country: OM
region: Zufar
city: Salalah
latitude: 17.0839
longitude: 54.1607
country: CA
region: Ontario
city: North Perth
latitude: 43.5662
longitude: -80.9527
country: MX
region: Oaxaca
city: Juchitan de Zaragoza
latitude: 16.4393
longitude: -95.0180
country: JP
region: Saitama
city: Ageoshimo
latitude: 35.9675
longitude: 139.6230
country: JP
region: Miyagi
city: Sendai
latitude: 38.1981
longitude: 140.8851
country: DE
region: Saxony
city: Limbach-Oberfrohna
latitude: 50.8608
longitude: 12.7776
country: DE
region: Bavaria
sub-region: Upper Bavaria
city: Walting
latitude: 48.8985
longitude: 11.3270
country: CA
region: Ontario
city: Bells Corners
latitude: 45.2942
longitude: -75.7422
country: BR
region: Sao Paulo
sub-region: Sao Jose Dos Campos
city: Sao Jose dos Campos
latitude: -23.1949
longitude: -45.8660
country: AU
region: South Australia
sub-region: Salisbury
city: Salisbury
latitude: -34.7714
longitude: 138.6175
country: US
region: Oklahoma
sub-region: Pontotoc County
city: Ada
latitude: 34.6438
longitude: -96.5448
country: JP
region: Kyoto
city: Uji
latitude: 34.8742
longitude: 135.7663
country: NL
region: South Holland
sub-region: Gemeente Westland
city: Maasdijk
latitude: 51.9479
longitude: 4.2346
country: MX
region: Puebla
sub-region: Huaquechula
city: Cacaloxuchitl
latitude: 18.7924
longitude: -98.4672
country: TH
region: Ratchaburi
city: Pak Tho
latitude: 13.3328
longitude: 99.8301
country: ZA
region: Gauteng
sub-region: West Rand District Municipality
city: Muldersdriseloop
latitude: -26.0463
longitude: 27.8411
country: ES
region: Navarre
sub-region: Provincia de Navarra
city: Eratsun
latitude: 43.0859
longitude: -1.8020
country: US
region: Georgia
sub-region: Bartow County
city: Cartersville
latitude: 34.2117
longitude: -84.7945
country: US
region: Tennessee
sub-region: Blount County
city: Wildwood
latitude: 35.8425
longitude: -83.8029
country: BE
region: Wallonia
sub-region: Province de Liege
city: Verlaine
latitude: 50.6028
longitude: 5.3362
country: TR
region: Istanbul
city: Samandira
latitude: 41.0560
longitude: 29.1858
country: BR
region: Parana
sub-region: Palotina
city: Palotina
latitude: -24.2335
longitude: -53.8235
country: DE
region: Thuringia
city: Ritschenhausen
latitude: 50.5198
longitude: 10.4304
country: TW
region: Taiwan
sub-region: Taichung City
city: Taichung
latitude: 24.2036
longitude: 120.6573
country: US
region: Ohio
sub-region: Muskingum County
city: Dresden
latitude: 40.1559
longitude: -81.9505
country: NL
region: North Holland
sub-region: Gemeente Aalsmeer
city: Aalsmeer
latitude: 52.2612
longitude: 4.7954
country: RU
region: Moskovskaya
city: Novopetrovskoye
────────
**WHAT YOU ARE ASKED TO DO:** Retype every line of the listing above, leaving each one unchanged.

**COMPLETE OUTPUT:**
country: OM
region: Zufar
city: Salalah
latitude: 17.0839
longitude: 54.1607
country: CA
region: Ontario
city: North Perth
latitude: 43.5662
longitude: -80.9527
country: MX
region: Oaxaca
city: Juchitan de Zaragoza
latitude: 16.4393
longitude: -95.0180
country: JP
region: Saitama
city: Ageoshimo
latitude: 35.9675
longitude: 139.6230
country: JP
region: Miyagi
city: Sendai
latitude: 38.1981
longitude: 140.8851
country: DE
region: Saxony
city: Limbach-Oberfrohna
latitude: 50.8608
longitude: 12.7776
country: DE
region: Bavaria
sub-region: Upper Bavaria
city: Walting
latitude: 48.8985
longitude: 11.3270
country: CA
region: Ontario
city: Bells Corners
latitude: 45.2942
longitude: -75.7422
country: BR
region: Sao Paulo
sub-region: Sao Jose Dos Campos
city: Sao Jose dos Campos
latitude: -23.1949
longitude: -45.8660
country: AU
region: South Australia
sub-region: Salisbury
city: Salisbury
latitude: -34.7714
longitude: 138.6175
country: US
region: Oklahoma
sub-region: Pontotoc County
city: Ada
latitude: 34.6438
longitude: -96.5448
country: JP
region: Kyoto
city: Uji
latitude: 34.8742
longitude: 135.7663
country: NL
region: South Holland
sub-region: Gemeente Westland
city: Maasdijk
latitude: 51.9479
longitude: 4.2346
country: MX
region: Puebla
sub-region: Huaquechula
city: Cacaloxuchitl
latitude: 18.7924
longitude: -98.4672
country: TH
region: Ratchaburi
city: Pak Tho
latitude: 13.3328
longitude: 99.8301
country: ZA
region: Gauteng
sub-region: West Rand District Municipality
city: Muldersdriseloop
latitude: -26.0463
longitude: 27.8411
country: ES
region: Navarre
sub-region: Provincia de Navarra
city: Eratsun
latitude: 43.0859
longitude: -1.8020
country: US
region: Georgia
sub-region: Bartow County
city: Cartersville
latitude: 34.2117
longitude: -84.7945
country: US
region: Tennessee
sub-region: Blount County
city: Wildwood
latitude: 35.8425
longitude: -83.8029
country: BE
region: Wallonia
sub-region: Province de Liege
city: Verlaine
latitude: 50.6028
longitude: 5.3362
country: TR
region: Istanbul
city: Samandira
latitude: 41.0560
longitude: 29.1858
country: BR
region: Parana
sub-region: Palotina
city: Palotina
latitude: -24.2335
longitude: -53.8235
country: DE
region: Thuringia
city: Ritschenhausen
latitude: 50.5198
longitude: 10.4304
country: TW
region: Taiwan
sub-region: Taichung City
city: Taichung
latitude: 24.2036
longitude: 120.6573
country: US
region: Ohio
sub-region: Muskingum County
city: Dresden
latitude: 40.1559
longitude: -81.9505
country: NL
region: North Holland
sub-region: Gemeente Aalsmeer
city: Aalsmeer
latitude: 52.2612
longitude: 4.7954
country: RU
region: Moskovskaya
city: Novopetrovskoye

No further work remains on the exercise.